Cette dernière proposition (recevoir les couples) a soulevé la discussion avec la salle la plus longue du congrès ! En effet la perspective de recevoir les couples induit une durée de consultation que bon nombre de praticien considèrent comme incompatible avec leur exercice. N’est pas sexologue qui veut !


Et en vrac :
- la transmission de l’herpès est de 5% en cas … d’abstinence ;
- l’intérêt des examens complémentaires en cas de dysfonction
érectile est remis à l’honneur puisqu’un grade B est accordé à plusieurs d’entre eux ;
- la sécurité des oestrogènes locaux est remise en question par la FDA ;
- compte-tenu des troubles sexuels liés au traitement des cancers de la prostate, une discussion sur le choix du traitement (hormonothérapie, type de chirurgie…) est indispensable ;
- il est recommandé de proposer une prothèse testiculaire en cas de cancer de testicule opéré, (cela se fait déjà couramment en France…) ;
- la circoncision réduit le risque de transmission HIV (grade A) mais il n’y a pas eu de discussion éthique sur une telle décision…;
- les études actuelles sont insuffisantes pour recommander l’utilisation de la testostérone chez la femme en pré ou post ménopause (grade A) ;
- un examen gynécologique de la femme vaginique ou dyspareunique, conduit correctement, en discutant avec la patiente du moment de l’examen, de qui est présent pendant l’examen, et de l’étendue de l’examen est hautement thérapeutique.

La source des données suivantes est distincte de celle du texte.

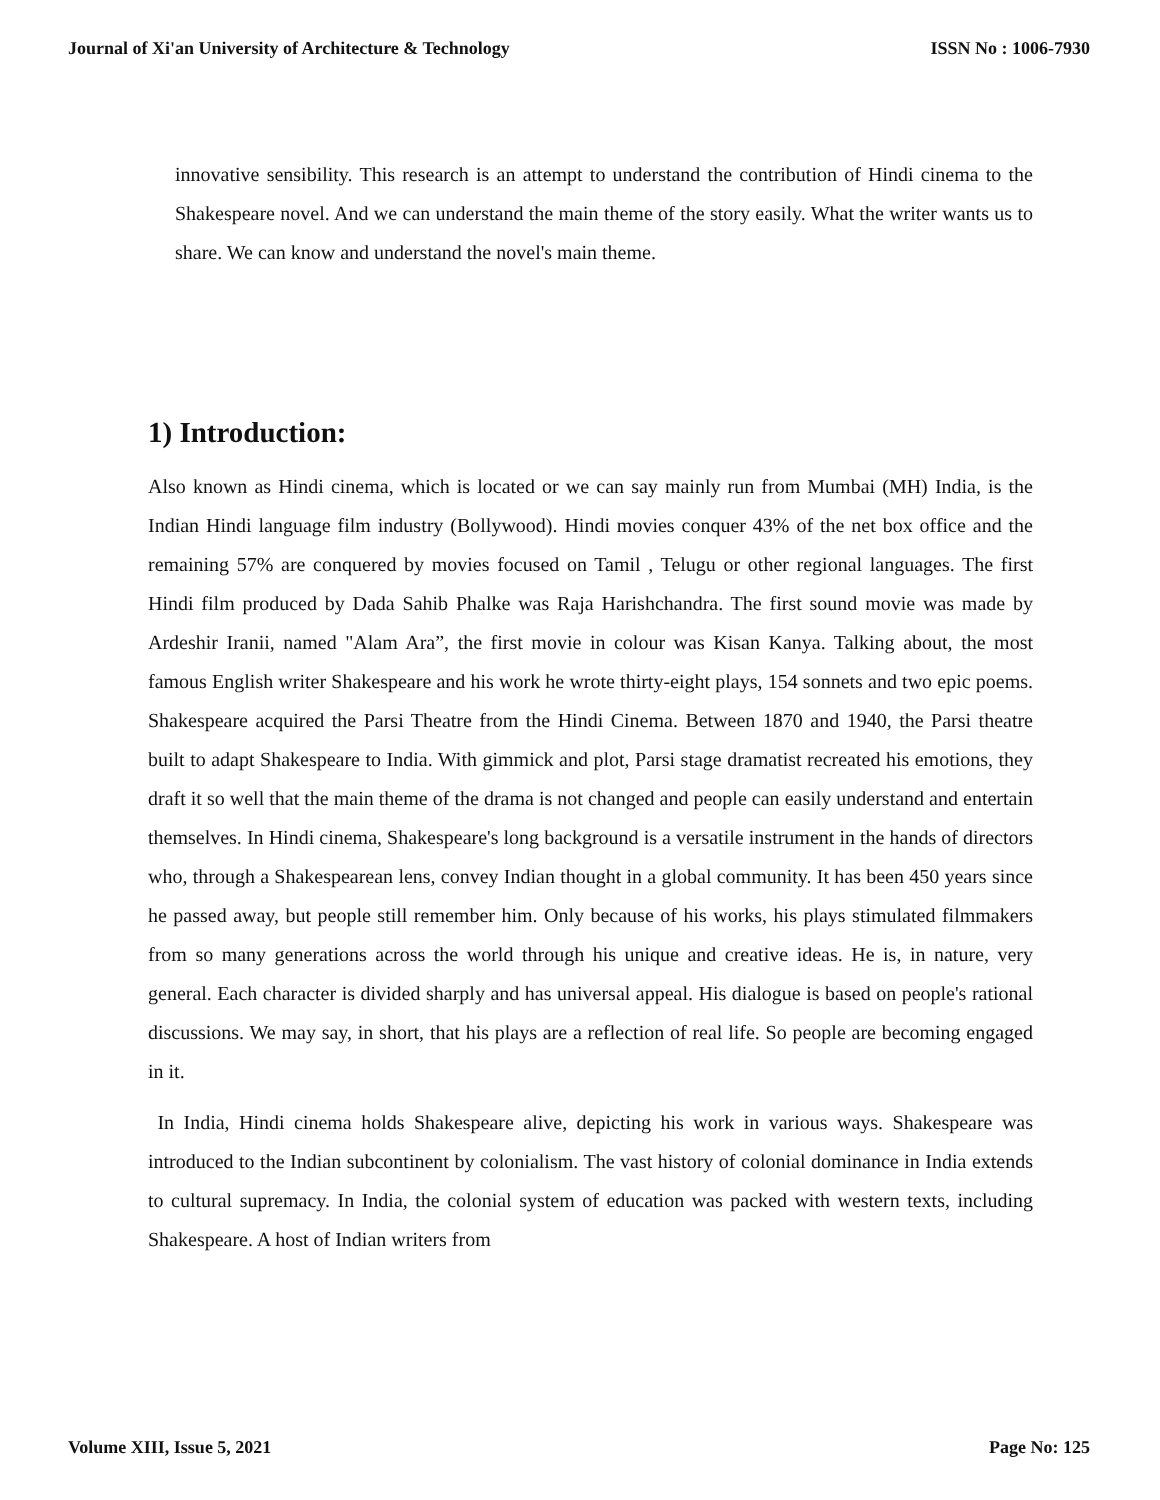Journal of Xi'an University of Architecture & Technology ISSN No : 1006-7930
innovative sensibility. This research is an attempt to understand the contribution of Hindi cinema to the Shakespeare novel. And we can understand the main theme of the story easily. What the writer wants us to share. We can know and understand the novel's main theme.
1) Introduction:
Also known as Hindi cinema, which is located or we can say mainly run from Mumbai (MH) India, is the Indian Hindi language film industry (Bollywood). Hindi movies conquer 43% of the net box office and the remaining 57% are conquered by movies focused on Tamil , Telugu or other regional languages. The first Hindi film produced by Dada Sahib Phalke was Raja Harishchandra. The first sound movie was made by Ardeshir Iranii, named "Alam Ara”, the first movie in colour was Kisan Kanya. Talking about, the most famous English writer Shakespeare and his work he wrote thirty-eight plays, 154 sonnets and two epic poems. Shakespeare acquired the Parsi Theatre from the Hindi Cinema. Between 1870 and 1940, the Parsi theatre built to adapt Shakespeare to India. With gimmick and plot, Parsi stage dramatist recreated his emotions, they draft it so well that the main theme of the drama is not changed and people can easily understand and entertain themselves. In Hindi cinema, Shakespeare's long background is a versatile instrument in the hands of directors who, through a Shakespearean lens, convey Indian thought in a global community. It has been 450 years since he passed away, but people still remember him. Only because of his works, his plays stimulated filmmakers from so many generations across the world through his unique and creative ideas. He is, in nature, very general. Each character is divided sharply and has universal appeal. His dialogue is based on people's rational discussions. We may say, in short, that his plays are a reflection of real life. So people are becoming engaged in it.
In India, Hindi cinema holds Shakespeare alive, depicting his work in various ways. Shakespeare was introduced to the Indian subcontinent by colonialism. The vast history of colonial dominance in India extends to cultural supremacy. In India, the colonial system of education was packed with western texts, including Shakespeare. A host of Indian writers from
Volume XIII, Issue 5, 2021 Page No: 125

Si les résultats de l’ICSM en 2009 sont remarquables par l’effort de validation scientifique des thèmes abordés, il me semble que nous arrivons parfois à la limite de ce que le concept d’EBM peut nous apporter. Parfois certaines conclusions ont été surprenantes : ainsi la vestibulectomie figure encore en grade B aux recommandations pour le traitement des femmes avec vaginisme ou vestibulodynies… en totale contradiction d’ailleurs avec les propos de Julia
HEIMAN au Congrès de la WAS rapportés par Nicole ARNAUDBEAUCHAMPS (voir sexologos n°34). Finalement les études de la bibliographie démontrent bien plus des «non evidences» que des évidences. Certainement le manque d’études réalisées selon les standards recommandés est à l’origine de ce constat : combien d’erreurs dans les études, comme il l’a été souligné, sont liées aux facteurs associés qui ont été négligés? Ou même combien d’études sont orientées… ? D’ailleurs nombres de recommandations soulignent la nécessité d’études complémentaires.
Probablement faut-il accepter cette remise en chantier avant d’aboutir à quelques nouvelles certitudes… avant qu’elles soient de nouveau bousculées ! Néanmoins, ces conférences de consensus et recommandations, actualisées aux dernières données de la science, s’imposent comme des références incontournables. Nul doute que nous serons présent pour le prochain congrès de l’ICSM qui aura lieu, comme toujours à Paris, en 2012.